Stephen Jay Gould, La Vie est belle, 1989, tr. fr. Marcel Blanc, Points Science, 1998, p. 370-371.


 

  "La vie exhibe une structure obéissant aux principes de la physique. Nous ne vivons pas au sein d'un chaos de circonstances historiques échappant à toute analyse par la « méthode scientifique », telle qu'elle est traditionnellement conçue. Je soupçonne que l'apparition de la vie sur la Terre était quasiment inévitable étant donné la composition de l'atmosphère et des océans primitifs, ainsi que les principes physiques des systèmes capables d'auto-organisation. La forme fondamentale des organismes multicellulaires doit résulter, en grande partie, de contraintes liées aux règles de construction et de bonne organisation. Selon les lois découvertes par Galilée régissant les rapports des surfaces et les volumes, les organismes de grande taille doivent acquérir par évolution des formes différentes de celles de leur apparentés plus petits, afin de maintenir la même surface relative. De même, on peut s'attendre qu'un organisme multicellulaire mobile s'édifiant par division cellulaire répétée prenne une symétrie bilatérale. […]
  Mais ces phénomènes, aussi riches et vastes soient-ils, sont très éloignés des aspects qui nous intéressent dans l'histoire de la vie. Les lois invariables de la nature fixent les formes générales et les fonctions des organismes ; elles délimitent les cadres dans lesquels les dispositifs organiques doivent évoluer. Mais ces cadres sont si vastes relativement aux aspects qui nous intéressent ! Ils ne spécifient pas les plans d'organisation des arthropodes, des annélides, des mollusques et des vertébrés, mais, tout au plus, des organismes à symétries bilatérales avec des parties répétées. Les bords des cadres sont encore plus distants lorsque nous envisageons les questions essentielles de notre apparition : pourquoi les mammifères sont-ils apparus au sein des vertébrés ? Pourquoi les primates ont-ils gagné les arbres ? Pourquoi le minuscule rameau qui produisit Homo sapiens est-il apparu et a-t-il survécu en Afrique ? Lorsque nous portons notre intérêt au niveau des détails qui règlent les questions les plus ordinaires de l'histoire de la vie, la contingence domine et la prédictibilité des formes générales rétrocède au niveau d'un contexte non pertinent."

 

Stephen Jay Gould, La Vie est belle, 1989, tr. fr. Marcel Blanc, Points Science, 1998, p. 380-381.



  "Une chose est absolument manifeste dans les sciences sociales, et plusieurs auteurs l'ont d'ailleurs noté : la genèse et les conditions de possibi1ité de ces disciplines font partie de leurs objets. C'est-à-dire que l'on ne peut les pratiquer qu'à la condition d'avoir constamment à l'esprit l'histoire de leur émergence et de leurs métamorphoses. Il n'en va pas de même pour les sciences naturelles, ou les arts comme la médecine. On peut tout à fait s'intéresser à l'histoire de la médecine p­ar curiosité, quand on est un grand mandarin hospitalier à la retraite et qu'on a le loisir nécessaire pour se plonger dans la lecture de Bichat et de Claude Bernard.

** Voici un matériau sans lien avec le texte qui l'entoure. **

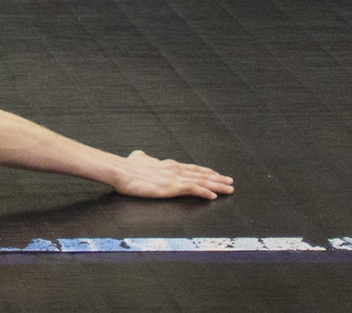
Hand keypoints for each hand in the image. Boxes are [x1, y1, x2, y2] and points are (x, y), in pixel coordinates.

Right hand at [106, 150, 233, 200]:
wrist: (120, 170)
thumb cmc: (126, 166)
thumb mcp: (137, 158)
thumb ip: (143, 158)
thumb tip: (141, 155)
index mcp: (168, 164)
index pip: (192, 168)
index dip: (205, 172)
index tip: (216, 174)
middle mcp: (175, 169)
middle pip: (201, 174)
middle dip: (217, 179)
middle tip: (230, 182)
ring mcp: (174, 178)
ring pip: (201, 181)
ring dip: (217, 186)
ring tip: (229, 189)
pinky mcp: (171, 187)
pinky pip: (192, 190)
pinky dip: (204, 192)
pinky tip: (213, 197)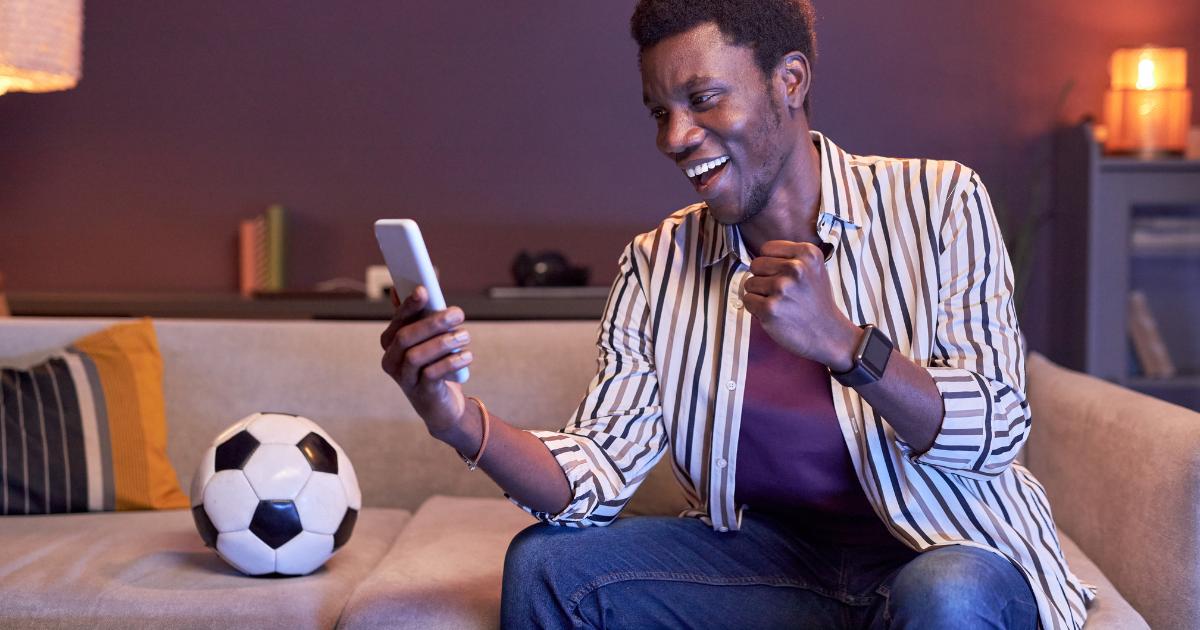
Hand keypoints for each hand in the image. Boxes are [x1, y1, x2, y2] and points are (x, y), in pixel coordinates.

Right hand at [380, 287, 474, 438]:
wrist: (442, 404)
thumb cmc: (434, 364)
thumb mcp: (428, 339)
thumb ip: (421, 316)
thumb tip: (414, 287)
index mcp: (390, 342)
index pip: (397, 320)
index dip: (409, 304)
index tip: (424, 289)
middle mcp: (392, 361)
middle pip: (405, 336)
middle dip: (432, 322)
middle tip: (458, 313)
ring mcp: (405, 379)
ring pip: (417, 355)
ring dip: (444, 342)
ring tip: (465, 335)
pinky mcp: (421, 394)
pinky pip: (432, 374)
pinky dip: (451, 362)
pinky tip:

Mais cela n'est absolument pas indispensable pour être un bon médecin, ou dans une moindre mesure pour être un bon biologiste. Dans certains domaines, comme la physique, il peut être important de connaître l'évolution des idées de sa discipline pour mieux comprendre ses développements récents, mais il ne s'agit pas de la réflexivité systématique que l'on demande aux sciences sociales. Le travail d'accouchement ­des concepts dans ces formes de savoir suppose en effet un remaniement constant de l'héritage théo­rique dont on dispose, et en constitue même un point de départ obligé. Progressivement, en prenant conscience de l'expérience historique particulière liée à cet héritage, on s'aperçoit que ces concepts ne sont pas tout à fait adéquats pour qualifier des situations inédites, qu'ils sont moins généraux ou opératoires qu'on ne l'avait pensé.
  Cette attention à une histoire de type « présentiste » – c'est-à-dire envisagée non en soi, mais à partir des enjeux intellectuels contemporains – tient évidemment à l'ambition critique des sciences sociales, et au fait qu'elles ne sont pas extérieures à ce dont elles parlent."

 

Philippe Descola, La Composition des mondes, 2014, Champs essais, 2017, p. 246-247.